═════ Reading text
Swimming in a sea of plastic

Lewis Pugh, who recently completed the “Long Swim” through the 350 miles of the English Channel, undertook the “Everest of swims” to raise awareness of the threat to the UK’s coastal waters from climate change, over-fishing and plastic pollution.  His blog http://lewispugh.com/the-long-swim/ explains why he’s so passionate about the state of our oceans and how much environmental devastation he’s witnessed in 30 years of swimming in oceans worldwide.

Plastic is the major source of marine pollution – an estimated 12m tonnes of plastic enters the sea every year, finding its way to the most remote areas of the Arctic and Antarctic and even the Mariana Trench (the world’s deepest known ocean area).

According to US organisation, Ecowatch, there are 46,000 pieces of plastic per square mile in the ocean.  Experts estimate that there are six times more plastic in the oceans than plankton. Some claim that by 2050, there’ll be more plastic by weight than fish in the sea.

If you watched the BBC’s Blue Planet 2 series last year, you will have seen the impact of this pollution on marine life, but its impact is far wider, affecting livelihoods, food sources and potentially our health too.
══════════
═════ Data lines
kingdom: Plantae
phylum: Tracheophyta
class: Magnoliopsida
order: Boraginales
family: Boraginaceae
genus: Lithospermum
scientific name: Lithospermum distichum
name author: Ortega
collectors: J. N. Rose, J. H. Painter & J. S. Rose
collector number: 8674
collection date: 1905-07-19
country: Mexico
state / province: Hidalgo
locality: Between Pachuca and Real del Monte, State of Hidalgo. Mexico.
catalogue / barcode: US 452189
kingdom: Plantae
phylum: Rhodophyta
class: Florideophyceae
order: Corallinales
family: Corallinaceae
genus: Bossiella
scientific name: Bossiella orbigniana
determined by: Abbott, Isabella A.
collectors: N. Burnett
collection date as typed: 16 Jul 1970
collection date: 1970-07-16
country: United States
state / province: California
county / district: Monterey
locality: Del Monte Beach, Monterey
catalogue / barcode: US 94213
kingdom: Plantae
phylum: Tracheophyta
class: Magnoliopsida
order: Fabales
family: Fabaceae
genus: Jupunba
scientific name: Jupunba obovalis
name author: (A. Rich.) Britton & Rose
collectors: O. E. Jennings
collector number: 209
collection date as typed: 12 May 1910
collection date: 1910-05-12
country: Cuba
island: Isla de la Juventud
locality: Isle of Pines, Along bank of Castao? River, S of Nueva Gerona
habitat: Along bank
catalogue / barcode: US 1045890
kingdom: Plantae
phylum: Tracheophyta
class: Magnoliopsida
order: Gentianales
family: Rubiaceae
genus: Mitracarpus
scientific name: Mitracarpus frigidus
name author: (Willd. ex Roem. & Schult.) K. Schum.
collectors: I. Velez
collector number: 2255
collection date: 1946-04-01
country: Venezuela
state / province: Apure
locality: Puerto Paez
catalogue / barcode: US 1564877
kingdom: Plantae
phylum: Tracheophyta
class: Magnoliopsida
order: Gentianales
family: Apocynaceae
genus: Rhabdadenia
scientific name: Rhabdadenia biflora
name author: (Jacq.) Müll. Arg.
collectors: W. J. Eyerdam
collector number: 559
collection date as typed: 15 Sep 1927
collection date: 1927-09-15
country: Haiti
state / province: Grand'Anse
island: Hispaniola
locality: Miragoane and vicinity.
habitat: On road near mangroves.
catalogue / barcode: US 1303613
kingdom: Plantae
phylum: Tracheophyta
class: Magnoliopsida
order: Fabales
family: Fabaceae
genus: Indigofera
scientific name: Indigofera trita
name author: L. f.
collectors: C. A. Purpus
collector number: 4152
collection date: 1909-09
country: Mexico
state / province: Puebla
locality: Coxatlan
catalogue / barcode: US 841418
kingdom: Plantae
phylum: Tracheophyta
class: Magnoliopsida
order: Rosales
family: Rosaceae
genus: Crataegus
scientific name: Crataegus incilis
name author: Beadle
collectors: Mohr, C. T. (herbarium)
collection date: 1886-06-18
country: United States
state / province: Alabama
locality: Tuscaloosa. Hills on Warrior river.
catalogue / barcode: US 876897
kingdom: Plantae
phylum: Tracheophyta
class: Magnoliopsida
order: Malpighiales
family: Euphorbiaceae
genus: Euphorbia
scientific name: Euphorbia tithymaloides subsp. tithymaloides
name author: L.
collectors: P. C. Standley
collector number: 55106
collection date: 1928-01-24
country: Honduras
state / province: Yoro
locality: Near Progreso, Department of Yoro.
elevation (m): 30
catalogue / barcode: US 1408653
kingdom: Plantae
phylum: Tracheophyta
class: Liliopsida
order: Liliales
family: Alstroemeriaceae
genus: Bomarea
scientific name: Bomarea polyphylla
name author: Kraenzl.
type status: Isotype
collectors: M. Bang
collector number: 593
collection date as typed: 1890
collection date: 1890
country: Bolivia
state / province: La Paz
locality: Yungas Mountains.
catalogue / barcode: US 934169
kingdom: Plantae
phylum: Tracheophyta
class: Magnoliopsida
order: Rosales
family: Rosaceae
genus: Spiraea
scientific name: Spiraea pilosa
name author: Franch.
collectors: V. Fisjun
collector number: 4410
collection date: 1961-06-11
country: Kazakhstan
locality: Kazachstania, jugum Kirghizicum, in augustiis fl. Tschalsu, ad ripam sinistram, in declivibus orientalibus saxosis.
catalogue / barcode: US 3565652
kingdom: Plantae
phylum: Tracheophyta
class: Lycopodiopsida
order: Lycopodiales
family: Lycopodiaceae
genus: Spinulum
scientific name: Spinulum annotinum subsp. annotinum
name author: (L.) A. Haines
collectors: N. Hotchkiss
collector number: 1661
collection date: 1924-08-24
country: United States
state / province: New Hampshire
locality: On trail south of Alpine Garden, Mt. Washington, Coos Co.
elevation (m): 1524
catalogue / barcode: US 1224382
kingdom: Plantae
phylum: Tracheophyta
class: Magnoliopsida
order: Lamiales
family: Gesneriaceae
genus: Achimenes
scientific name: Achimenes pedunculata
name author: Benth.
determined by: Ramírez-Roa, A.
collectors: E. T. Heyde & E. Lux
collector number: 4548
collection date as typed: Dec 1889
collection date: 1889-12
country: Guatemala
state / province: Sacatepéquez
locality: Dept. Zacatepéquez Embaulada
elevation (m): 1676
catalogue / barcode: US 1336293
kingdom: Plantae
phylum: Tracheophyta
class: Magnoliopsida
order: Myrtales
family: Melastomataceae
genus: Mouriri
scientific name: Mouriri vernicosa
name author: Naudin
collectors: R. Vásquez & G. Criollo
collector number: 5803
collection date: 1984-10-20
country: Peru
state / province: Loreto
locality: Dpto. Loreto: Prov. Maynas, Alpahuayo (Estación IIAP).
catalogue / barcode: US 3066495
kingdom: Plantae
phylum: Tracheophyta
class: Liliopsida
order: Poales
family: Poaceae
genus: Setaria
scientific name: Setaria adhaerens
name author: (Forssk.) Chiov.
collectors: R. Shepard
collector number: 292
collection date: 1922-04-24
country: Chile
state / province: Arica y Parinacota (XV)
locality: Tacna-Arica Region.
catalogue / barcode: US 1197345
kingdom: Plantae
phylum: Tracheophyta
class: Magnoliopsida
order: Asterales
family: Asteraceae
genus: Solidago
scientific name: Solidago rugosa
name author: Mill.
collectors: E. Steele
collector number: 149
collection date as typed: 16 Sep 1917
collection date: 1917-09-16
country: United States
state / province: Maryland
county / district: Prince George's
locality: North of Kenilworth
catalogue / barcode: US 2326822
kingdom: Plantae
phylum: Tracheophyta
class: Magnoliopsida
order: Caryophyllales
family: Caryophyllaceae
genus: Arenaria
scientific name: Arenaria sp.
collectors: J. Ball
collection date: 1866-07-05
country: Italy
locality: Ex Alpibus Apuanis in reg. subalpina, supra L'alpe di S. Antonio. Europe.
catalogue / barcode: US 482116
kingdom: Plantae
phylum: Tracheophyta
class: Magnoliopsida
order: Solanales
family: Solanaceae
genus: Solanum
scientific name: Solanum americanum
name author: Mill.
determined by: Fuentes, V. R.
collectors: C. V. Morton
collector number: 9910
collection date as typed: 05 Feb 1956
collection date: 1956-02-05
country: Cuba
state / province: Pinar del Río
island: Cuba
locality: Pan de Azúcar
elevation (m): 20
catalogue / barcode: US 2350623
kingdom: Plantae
══════════
What you need to do:
**A)** Reproduce the rows word for word, beginning at the line that contains "collection date: 1956-02-05" and continuing through the last of the rows.
**B)** Carry on the text about plastic pollution in the sea, starting after its final sentence.

Answer list:
**A)**
collection date: 1956-02-05
country: Cuba
state / province: Pinar del Río
island: Cuba
locality: Pan de Azúcar
elevation (m): 20
catalogue / barcode: US 2350623
kingdom: Plantae

**B)**
According to the EU Environment Commission, “around the globe, seas and oceans absorb 25-30% of CO2 emissions and provide livelihoods for 3 billion people.”

Pollution, marine litter, underwater noise and damage to the sea floor are all putting pressure on ecosystems, while some 1350 alien species have established themselves in European seas since the 1950s”.

There’s evidence that marine plastic pollution is now affecting the food chain, although the scale of this is not fully understood according to the EU Food Safety Agency – https://www.efsa.europa.eu/en/press/news/160623.

 

How did we get here?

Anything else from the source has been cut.